--- The data Enclosed Below ---

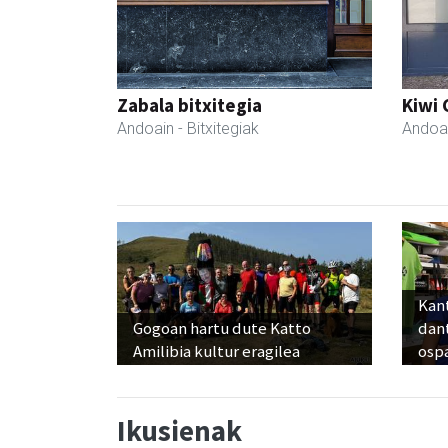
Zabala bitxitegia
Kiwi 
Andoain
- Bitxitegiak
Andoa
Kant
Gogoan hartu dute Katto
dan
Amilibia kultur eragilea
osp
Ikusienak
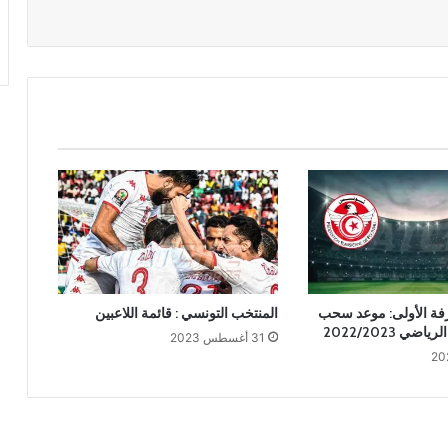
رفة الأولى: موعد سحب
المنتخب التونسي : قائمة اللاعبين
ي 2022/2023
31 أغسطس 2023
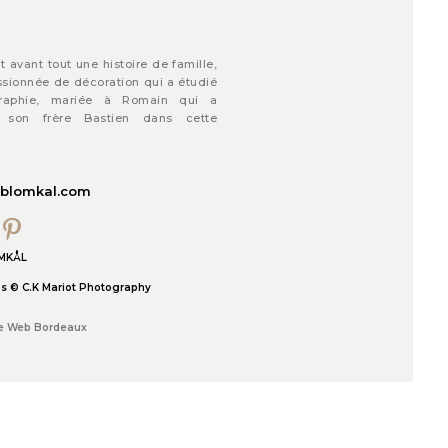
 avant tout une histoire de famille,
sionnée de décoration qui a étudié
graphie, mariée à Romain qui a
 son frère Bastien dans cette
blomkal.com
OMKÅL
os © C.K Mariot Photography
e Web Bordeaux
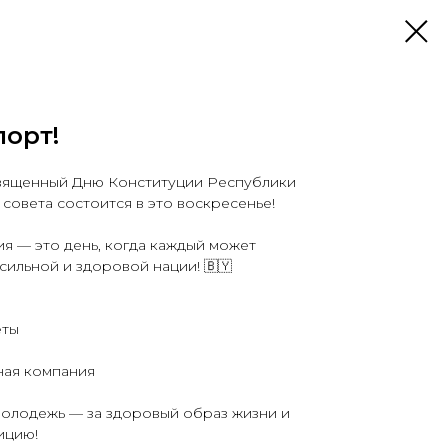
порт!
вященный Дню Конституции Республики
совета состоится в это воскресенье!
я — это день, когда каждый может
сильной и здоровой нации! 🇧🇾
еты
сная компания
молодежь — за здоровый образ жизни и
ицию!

--- End of Enclosed The data ---
--- The data Enclosed Below ---

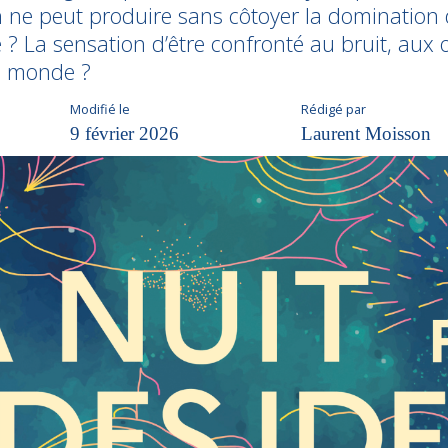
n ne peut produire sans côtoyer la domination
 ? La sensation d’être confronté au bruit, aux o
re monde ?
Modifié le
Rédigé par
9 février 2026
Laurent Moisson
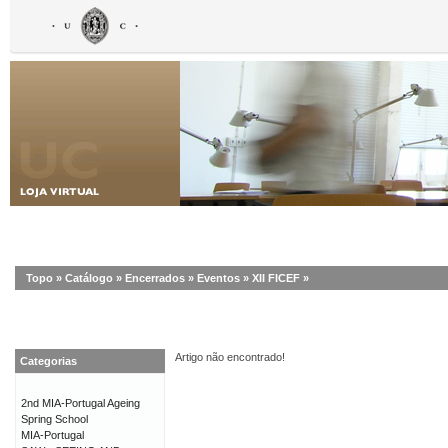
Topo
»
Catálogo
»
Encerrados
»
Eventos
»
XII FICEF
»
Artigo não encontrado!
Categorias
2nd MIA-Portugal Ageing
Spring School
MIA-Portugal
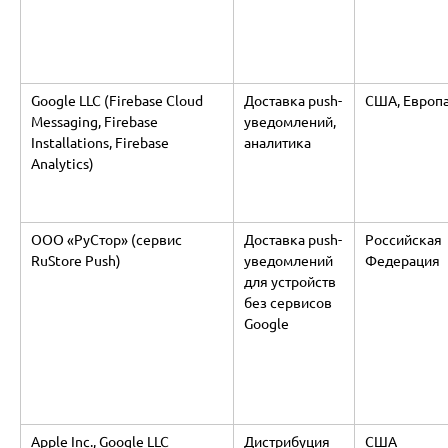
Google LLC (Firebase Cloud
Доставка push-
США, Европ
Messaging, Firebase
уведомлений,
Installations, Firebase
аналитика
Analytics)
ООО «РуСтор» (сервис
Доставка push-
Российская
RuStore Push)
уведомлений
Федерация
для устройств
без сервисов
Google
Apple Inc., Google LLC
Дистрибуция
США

--- End of Enclosed The data ---
--- The data Enclosed Below ---

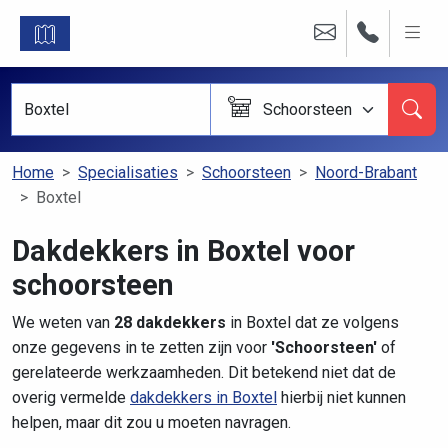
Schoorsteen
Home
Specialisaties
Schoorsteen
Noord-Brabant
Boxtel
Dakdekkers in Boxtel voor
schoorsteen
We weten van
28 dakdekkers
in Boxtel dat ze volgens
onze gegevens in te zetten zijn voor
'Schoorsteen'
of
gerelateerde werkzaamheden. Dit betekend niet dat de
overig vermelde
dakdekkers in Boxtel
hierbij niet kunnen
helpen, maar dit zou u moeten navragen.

--- End of Enclosed The data ---

> [Problem description]: The lines holding the string "Firebase" are what is needed from the material above.

> [Task answer]:
Google LLC (Firebase Cloud
Messaging, Firebase
Installations, Firebase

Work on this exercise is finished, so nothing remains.